# Gun Show Prize, sorta........



## Bob Wright (May 10, 2006)

Last Saturday a gun show was held in Memphis. Sort of thought I might walk around, just for a look. Well, there was this Ruger Single Six, for $200, so took it home. I believe the gun is unfired, seems to date back to 1963:










Bob Wright


----------



## zhurdan (Mar 21, 2008)

FOR $200?? Wow! Great find!

Zhur


----------



## Baldy (Jun 21, 2006)

Great revolver and a great buy. You should have a lot of fun with that one for sure. I been going to gun shows in my area for years and have never found a good looking used Ruger like that.

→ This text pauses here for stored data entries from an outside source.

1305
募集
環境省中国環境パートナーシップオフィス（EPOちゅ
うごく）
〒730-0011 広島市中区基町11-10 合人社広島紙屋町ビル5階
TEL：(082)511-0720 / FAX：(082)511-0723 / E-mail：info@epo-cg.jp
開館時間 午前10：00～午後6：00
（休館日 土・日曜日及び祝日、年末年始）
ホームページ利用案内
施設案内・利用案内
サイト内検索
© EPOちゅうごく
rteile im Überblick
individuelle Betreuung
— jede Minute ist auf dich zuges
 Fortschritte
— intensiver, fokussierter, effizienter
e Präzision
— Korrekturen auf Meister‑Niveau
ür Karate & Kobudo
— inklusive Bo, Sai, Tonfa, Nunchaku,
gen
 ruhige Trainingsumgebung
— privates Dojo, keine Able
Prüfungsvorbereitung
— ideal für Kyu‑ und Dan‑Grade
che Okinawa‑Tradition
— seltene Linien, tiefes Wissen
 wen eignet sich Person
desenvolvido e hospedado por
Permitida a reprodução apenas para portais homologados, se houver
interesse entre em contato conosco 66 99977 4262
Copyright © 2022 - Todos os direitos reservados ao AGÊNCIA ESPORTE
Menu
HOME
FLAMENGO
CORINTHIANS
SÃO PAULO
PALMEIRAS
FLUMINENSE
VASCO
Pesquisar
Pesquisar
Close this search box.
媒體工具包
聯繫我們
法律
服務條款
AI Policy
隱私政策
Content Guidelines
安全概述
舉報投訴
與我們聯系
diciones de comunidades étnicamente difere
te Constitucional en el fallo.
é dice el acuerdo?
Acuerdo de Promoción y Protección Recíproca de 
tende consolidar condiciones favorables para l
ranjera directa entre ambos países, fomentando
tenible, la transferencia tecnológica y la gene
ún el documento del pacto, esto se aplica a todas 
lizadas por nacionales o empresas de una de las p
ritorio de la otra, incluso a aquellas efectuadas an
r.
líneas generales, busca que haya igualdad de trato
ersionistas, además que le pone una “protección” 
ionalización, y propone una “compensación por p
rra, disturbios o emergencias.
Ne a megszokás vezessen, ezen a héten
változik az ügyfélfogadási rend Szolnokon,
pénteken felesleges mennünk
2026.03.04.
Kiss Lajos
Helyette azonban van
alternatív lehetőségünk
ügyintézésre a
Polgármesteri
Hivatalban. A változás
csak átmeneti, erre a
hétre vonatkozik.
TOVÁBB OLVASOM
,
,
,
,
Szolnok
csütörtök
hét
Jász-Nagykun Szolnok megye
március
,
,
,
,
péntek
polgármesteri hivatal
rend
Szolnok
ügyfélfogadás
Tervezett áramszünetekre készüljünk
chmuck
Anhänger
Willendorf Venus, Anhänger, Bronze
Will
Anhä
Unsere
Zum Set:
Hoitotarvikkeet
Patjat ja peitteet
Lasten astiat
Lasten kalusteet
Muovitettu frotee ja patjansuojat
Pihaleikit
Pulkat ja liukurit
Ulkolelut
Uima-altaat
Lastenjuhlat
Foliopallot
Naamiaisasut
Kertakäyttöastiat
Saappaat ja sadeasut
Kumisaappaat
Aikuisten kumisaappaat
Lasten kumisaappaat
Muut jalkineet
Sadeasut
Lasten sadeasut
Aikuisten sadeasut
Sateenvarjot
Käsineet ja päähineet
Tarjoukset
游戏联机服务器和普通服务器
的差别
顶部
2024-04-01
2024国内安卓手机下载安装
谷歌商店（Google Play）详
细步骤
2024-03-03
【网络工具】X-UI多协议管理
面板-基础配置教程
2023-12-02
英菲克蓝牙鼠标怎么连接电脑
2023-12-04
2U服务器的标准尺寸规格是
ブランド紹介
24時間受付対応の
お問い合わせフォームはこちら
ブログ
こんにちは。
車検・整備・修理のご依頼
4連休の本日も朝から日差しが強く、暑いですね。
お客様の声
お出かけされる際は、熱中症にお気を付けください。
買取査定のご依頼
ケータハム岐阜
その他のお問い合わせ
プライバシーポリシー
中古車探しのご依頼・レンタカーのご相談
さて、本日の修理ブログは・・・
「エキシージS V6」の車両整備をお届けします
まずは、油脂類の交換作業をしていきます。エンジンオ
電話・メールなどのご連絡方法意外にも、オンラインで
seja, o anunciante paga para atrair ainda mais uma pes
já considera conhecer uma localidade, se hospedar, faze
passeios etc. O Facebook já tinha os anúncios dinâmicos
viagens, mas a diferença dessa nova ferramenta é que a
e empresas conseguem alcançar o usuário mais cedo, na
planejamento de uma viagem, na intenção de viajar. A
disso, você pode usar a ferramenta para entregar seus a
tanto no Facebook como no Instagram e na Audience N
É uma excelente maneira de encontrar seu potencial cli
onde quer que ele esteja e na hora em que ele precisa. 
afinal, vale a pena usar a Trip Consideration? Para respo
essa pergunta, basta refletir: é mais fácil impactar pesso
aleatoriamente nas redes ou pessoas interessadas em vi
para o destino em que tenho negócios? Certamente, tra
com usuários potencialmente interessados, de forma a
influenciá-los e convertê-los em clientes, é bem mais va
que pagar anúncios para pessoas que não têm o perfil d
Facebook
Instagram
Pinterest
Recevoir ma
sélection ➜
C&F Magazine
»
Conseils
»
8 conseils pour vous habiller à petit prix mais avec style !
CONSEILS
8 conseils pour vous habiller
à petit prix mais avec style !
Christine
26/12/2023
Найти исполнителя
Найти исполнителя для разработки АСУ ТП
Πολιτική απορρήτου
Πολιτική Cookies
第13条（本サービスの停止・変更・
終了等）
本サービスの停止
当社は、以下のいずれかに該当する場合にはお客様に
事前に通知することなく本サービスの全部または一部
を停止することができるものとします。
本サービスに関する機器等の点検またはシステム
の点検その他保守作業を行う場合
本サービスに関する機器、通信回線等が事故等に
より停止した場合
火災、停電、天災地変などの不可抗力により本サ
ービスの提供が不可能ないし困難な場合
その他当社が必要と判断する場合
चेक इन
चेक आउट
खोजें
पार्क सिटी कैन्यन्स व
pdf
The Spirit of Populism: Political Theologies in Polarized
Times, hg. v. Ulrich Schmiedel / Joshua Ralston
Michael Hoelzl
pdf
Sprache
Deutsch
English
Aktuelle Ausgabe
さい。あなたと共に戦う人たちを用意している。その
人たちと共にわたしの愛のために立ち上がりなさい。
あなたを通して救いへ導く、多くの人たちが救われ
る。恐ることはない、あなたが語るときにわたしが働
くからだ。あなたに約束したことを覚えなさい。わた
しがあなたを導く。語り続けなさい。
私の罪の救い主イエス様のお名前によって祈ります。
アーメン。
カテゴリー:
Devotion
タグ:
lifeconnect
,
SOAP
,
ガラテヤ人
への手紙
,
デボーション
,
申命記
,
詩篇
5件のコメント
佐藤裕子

Good luck with it Bob. :smt023


----------



## DevilsJohnson (Oct 21, 2007)

Been to a lot of gun shows but never got a deal like that..Great buy:smt023


----------



## revolvers&w (Sep 28, 2008)

WOW!
Enjoy


----------



## Ram Rod (Jan 16, 2008)

Nice find! I never get that lucky.


----------



## Wyatt (Jan 29, 2008)

Man, the gun shows suck in my area. I haven't even found ammo any cheaper than Walmart. Forget about coming across a great find on a firearm. :smt076

I'm jealous, but congrats Bob!


----------



## BigMatt (Sep 4, 2008)

_Classified ads must be posted in the appropriate subforum._ - Mike


----------



## Teuthis (Apr 9, 2008)

Price aside, that is an outstanding find. Though I believe Ruger makes even better firearms now than in the past, it is unlikely that your Single Six has been surpassed in quality or function. Enjoy!


----------